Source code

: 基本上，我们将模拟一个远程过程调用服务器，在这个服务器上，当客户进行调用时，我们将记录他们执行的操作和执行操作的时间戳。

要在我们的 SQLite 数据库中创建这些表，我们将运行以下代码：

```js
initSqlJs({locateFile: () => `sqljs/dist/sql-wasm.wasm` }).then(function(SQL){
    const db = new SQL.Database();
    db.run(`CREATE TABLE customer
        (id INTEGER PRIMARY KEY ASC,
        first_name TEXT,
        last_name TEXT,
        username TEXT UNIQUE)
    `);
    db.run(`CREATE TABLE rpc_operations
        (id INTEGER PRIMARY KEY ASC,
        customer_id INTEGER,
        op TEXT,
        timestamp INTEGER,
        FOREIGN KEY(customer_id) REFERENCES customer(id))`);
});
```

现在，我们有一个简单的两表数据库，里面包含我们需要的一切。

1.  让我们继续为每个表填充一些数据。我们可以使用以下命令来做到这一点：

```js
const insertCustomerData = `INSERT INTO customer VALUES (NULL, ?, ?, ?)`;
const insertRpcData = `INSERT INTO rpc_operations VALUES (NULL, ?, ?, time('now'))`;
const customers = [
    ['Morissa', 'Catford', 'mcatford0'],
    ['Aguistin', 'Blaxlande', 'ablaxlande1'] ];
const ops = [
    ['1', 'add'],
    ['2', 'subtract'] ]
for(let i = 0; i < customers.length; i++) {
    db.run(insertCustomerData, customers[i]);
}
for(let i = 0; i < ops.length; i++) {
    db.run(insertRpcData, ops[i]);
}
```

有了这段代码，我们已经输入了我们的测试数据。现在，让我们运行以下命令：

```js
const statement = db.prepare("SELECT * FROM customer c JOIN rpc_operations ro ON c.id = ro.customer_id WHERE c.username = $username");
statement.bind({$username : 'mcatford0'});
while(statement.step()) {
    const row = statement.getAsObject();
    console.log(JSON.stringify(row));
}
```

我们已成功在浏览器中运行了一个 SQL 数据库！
---
Task to complete: Could you reproduce all of the entries exactly as they appear?

Solution to this exercise:
Source code

: 基本上，我们将模拟一个远程过程调用服务器，在这个服务器上，当客户进行调用时，我们将记录他们执行的操作和执行操作的时间戳。

要在我们的 SQLite 数据库中创建这些表，我们将运行以下代码：

```js
initSqlJs({locateFile: () => `sqljs/dist/sql-wasm.wasm` }).then(function(SQL){
    const db = new SQL.Database();
    db.run(`CREATE TABLE customer
        (id INTEGER PRIMARY KEY ASC,
        first_name TEXT,
        last_name TEXT,
        username TEXT UNIQUE)
    `);
    db.run(`CREATE TABLE rpc_operations
        (id INTEGER PRIMARY KEY ASC,
        customer_id INTEGER,
        op TEXT,
        timestamp INTEGER,
        FOREIGN KEY(customer_id) REFERENCES customer(id))`);
});
```

现在，我们有一个简单的两表数据库，里面包含我们需要的一切。

1.  让我们继续为每个表填充一些数据。我们可以使用以下命令来做到这一点：

```js
const insertCustomerData = `INSERT INTO customer VALUES (NULL, ?, ?, ?)`;
const insertRpcData = `INSERT INTO rpc_operations VALUES (NULL, ?, ?, time('now'))`;
const customers = [
    ['Morissa', 'Catford', 'mcatford0'],
    ['Aguistin', 'Blaxlande', 'ablaxlande1'] ];
const ops = [
    ['1', 'add'],
    ['2', 'subtract'] ]
for(let i = 0; i < customers.length; i++) {
    db.run(insertCustomerData, customers[i]);
}
for(let i = 0; i < ops.length; i++) {
    db.run(insertRpcData, ops[i]);
}
```

有了这段代码，我们已经输入了我们的测试数据。现在，让我们运行以下命令：

```js
const statement = db.prepare("SELECT * FROM customer c JOIN rpc_operations ro ON c.id = ro.customer_id WHERE c.username = $username");
statement.bind({$username : 'mcatford0'});
while(statement.step()) {
    const row = statement.getAsObject();
    console.log(JSON.stringify(row));
}
```

我们已成功在浏览器中运行了一个 SQL 数据库！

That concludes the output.